Control of SARS-CoV-2 infection and related pathogenic processes requires an understanding of how host and viral genetics factors drive disease outcome. The study is designed to characterize the genomic epidemiology of severe acute respiratory syndrome coronavirus 2 (SARS coronavirus 2, or SARS-CoV-2) and define host genetic effects on the outcome of viral infection. We will whole-genome sequence 1,000 COVID-19 positive patients at Stanford Health Care as part of this research study. Stanford University Hospitals and Clinics has piloted a robust and reproducible next-generation sequencing assay for joint viral and host genome detection. An initial pilot of 319 nasal swab samples and 15 Buffy coats from ICU patients demonstrates we are able to extract, sequence and analyze low pass host genomes and RNAseq data on all nasal swabs. Of these swabs, we were able to obtain full viral genome sequences from 180. Genetic ancestry analysis of the 319 host genomes shows overrepresentation of Hispanic/Latinos, Pacific Islanders, and other at-risk populations, recapitulating the ethnic disparity we and others have seen among cases. In this project, we will sequence additional samples to bring our total to 1,000 COVID-19 positive samples including inpatient, outpatient, severe, and critically ill patients. We will scale this project over the next 12 months and follow infected, severe, critical, and recovered patients to characterize the multiomic profile of disease severity from mild to severe to critically ill. This will be accomplished through two Aims.
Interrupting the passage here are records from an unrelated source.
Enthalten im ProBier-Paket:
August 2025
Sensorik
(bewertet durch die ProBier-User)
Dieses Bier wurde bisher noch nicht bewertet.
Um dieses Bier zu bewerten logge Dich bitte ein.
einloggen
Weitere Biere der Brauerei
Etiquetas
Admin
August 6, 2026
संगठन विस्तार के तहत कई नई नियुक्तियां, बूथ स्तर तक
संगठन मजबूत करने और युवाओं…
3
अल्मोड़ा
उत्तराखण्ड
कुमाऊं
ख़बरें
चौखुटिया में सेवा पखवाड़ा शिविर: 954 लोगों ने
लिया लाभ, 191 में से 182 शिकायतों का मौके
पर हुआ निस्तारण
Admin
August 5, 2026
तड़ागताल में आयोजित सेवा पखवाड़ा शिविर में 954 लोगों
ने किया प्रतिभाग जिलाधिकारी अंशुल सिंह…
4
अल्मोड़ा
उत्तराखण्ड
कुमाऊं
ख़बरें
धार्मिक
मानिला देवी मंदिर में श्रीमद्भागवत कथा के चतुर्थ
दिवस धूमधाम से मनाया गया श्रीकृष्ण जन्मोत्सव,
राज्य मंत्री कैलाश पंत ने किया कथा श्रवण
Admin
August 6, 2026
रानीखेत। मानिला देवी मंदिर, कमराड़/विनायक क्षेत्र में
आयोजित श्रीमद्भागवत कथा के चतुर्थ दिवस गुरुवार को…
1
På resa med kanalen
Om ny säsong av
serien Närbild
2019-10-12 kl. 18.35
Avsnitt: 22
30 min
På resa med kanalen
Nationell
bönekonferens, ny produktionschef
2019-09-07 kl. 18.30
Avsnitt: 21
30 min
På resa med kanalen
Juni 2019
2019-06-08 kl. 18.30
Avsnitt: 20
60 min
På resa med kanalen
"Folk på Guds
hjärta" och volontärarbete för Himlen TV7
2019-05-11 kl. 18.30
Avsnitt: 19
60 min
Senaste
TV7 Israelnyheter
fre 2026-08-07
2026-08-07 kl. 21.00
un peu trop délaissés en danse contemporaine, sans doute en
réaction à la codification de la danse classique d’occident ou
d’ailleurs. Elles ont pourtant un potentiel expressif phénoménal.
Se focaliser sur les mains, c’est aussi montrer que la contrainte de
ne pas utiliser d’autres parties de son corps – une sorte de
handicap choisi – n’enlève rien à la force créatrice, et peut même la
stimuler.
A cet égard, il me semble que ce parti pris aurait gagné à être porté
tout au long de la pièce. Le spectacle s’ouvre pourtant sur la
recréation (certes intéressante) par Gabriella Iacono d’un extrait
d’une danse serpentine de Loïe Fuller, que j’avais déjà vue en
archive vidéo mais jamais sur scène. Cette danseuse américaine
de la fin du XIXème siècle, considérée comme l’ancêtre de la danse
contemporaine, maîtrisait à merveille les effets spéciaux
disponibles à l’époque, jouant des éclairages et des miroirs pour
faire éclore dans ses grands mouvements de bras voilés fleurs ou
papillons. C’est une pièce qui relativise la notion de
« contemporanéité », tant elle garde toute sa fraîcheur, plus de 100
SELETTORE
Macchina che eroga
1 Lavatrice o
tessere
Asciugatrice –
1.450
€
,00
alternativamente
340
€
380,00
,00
The first aim focuses on host genetic sequencing from NP swabs where we expect to recover sufficient genetic material to characterize the host genome to high imputation quality. We will also characterize host genetic ancestry and background polygenic risk score for a host of related traits. A set of 100 contemporaneous COVID-19 negative samples will also be sequenced as controls and comparison for background ancestry in the treatment population. In parallel we will collect DTC derived genetic data from a diverse population sample.
Our second aim focuses on the virus genome data obtained from NP swabs. We will fully characterize as much of the SARS-CoV-2 genome per sample as possible and detect co-infections in the swab sample. Our goal is to understand the limit of detection for the technology, impact on reproducing viral dynamics, and characterizing alternative splicing in the SARS-CoV-2 genome over the time course of infection. Completion of the Aims outlined here will pilot Next Generation Sequencing for surveillance of SARS-CoV-2 host and viral genetics in Northern California that can be replicated across the world. This is critical for preparedness of a second wave and detecting co-infections among those infected with SARS-CoV-2 and contributes significantly to the emergency tracking of the pandemic during the second half of 2020 and beyond.
Our goal is to understand the genetic underpinnings of host response to infection by SARS coronavirus 2 (SARS- CoV-2). Our pilot project to sequence nasal swab samples and buffy coats from ICU patients demonstrates we are able to extract, sequence and analyze low pass host genomes and RNAseq data on all nasal swabs. We will scale this project over the next 12 months to sequence and follow 1,000 infected, severe, critical, and recovered patients to characterize what (if any) genetic differences exist among the cases and controls in terms of host and pathogen genetics.